ソルテラが顔を上げる。「本当ですか? ありがとうございます!」


イスズは、そんな二人を見て微笑んだ。


「では、レオーネ様。明日、自分の目でしっかり確かめて、ソルテラ様に教えてあげましょうね」


「はい!」レオーネは嬉しそうに頷いた。


そしてイスズは、子供たちへ向き直る。


「今日はここまでです。答えは――明日になれば分かります」


レオーネは、もう一度ヨーグルトとチーズを見た。


明日になれば、何かが変わっている。
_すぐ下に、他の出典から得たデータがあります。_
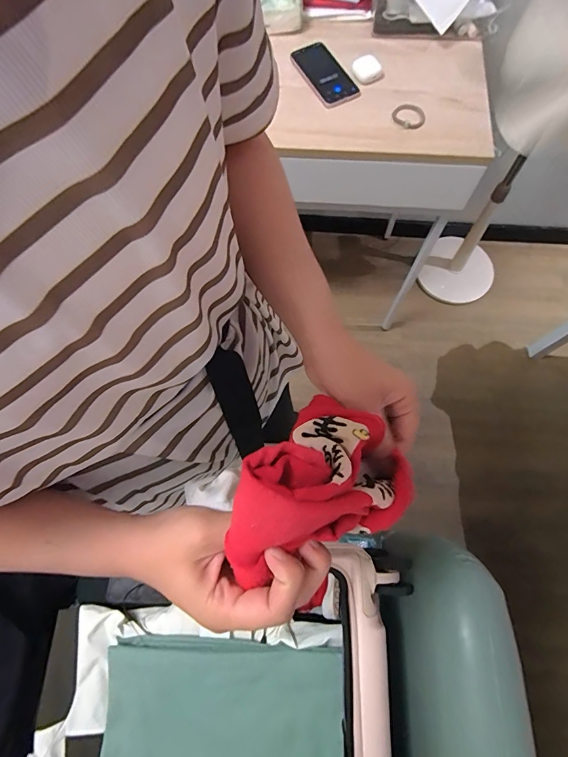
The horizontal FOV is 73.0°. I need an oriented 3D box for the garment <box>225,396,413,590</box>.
[{"bbox_3d":[0.024,0.074,0.233,0.090,0.082,0.121,36,76,12],"label":"garment"}]

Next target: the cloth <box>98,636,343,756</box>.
[{"bbox_3d":[-0.095,0.534,0.556,0.350,0.024,0.263,3,72,2],"label":"cloth"}]

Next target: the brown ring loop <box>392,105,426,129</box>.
[{"bbox_3d":[0.225,-0.472,0.690,0.056,0.006,0.054,0,72,1],"label":"brown ring loop"}]

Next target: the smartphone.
[{"bbox_3d":[0.073,-0.569,0.719,0.079,0.011,0.156,-27,73,-8],"label":"smartphone"}]

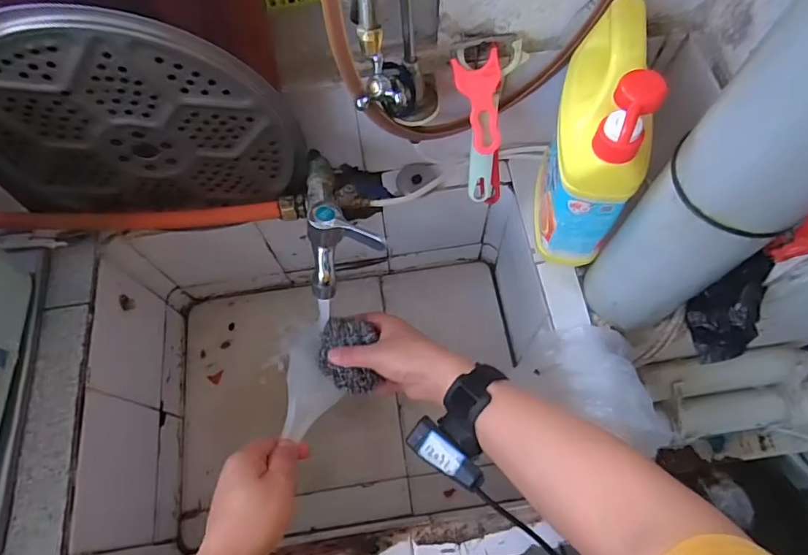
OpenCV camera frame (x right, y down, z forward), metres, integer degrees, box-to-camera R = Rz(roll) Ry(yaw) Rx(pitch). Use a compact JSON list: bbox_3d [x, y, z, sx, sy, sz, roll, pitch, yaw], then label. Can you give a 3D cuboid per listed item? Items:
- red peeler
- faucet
[{"bbox_3d":[0.076,-0.137,0.487,0.040,0.153,0.024,-15,42,-5],"label":"red peeler"},{"bbox_3d":[-0.068,-0.065,0.440,0.065,0.070,0.143,-17,67,-5],"label":"faucet"}]

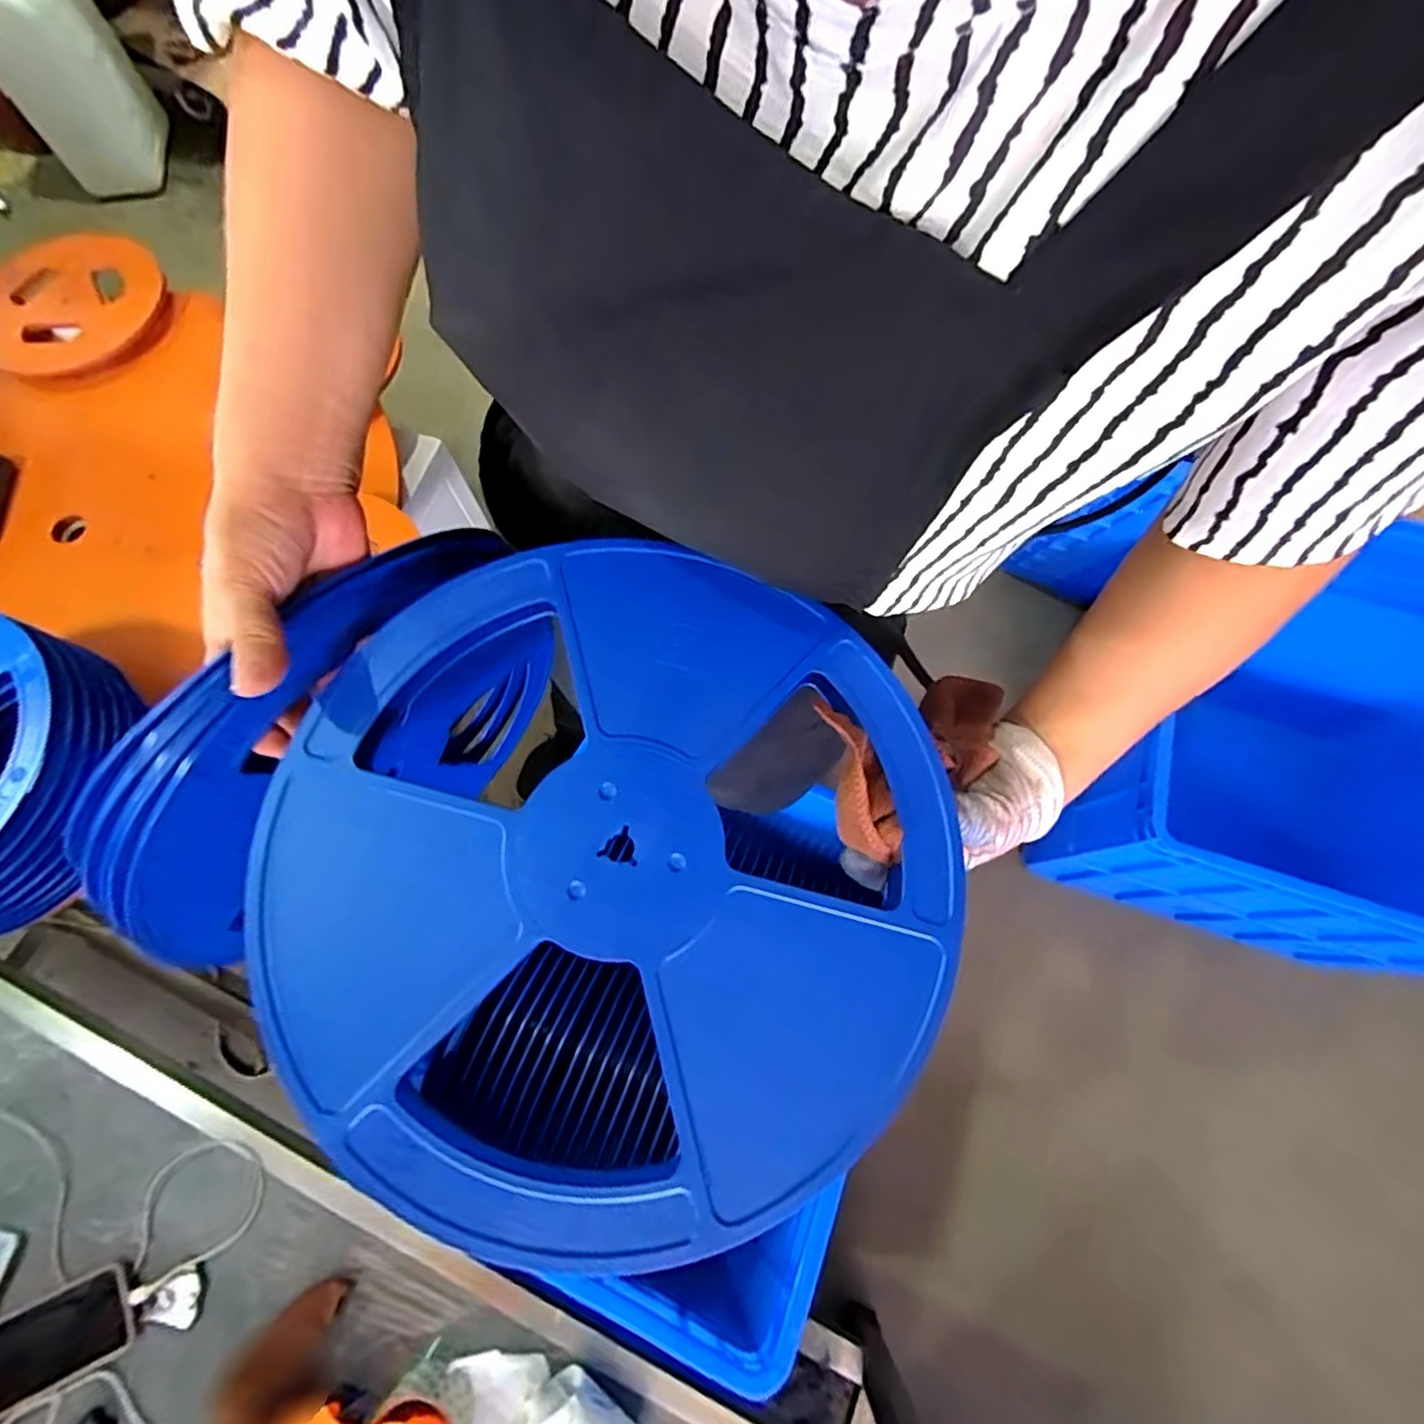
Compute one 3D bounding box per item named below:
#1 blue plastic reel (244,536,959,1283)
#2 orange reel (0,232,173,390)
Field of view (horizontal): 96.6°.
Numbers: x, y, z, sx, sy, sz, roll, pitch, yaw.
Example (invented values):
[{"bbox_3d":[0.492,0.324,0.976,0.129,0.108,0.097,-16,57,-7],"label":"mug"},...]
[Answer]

けれど、どのように変わるのかは、まだ分からない。


だからこそ、自分の目で確かめてみたい。


そんな小さな好奇心を胸に抱きながら、レオーネは翌日の授業を楽しみにしていた。


一方のソルテラもまた、厨房を離れる直前まで、何度もヨーグルトとチーズを振り返っていた。


そして――その「答え」を、自分の目で見たいと強く思っていた。


イスズは何も言わず、その小さな好奇心を見守っていた。


※本作中の授業における説明は、子供たちにも分かりやすいよう、

複雑な仕組みや現象を簡略化して表現している場合があります。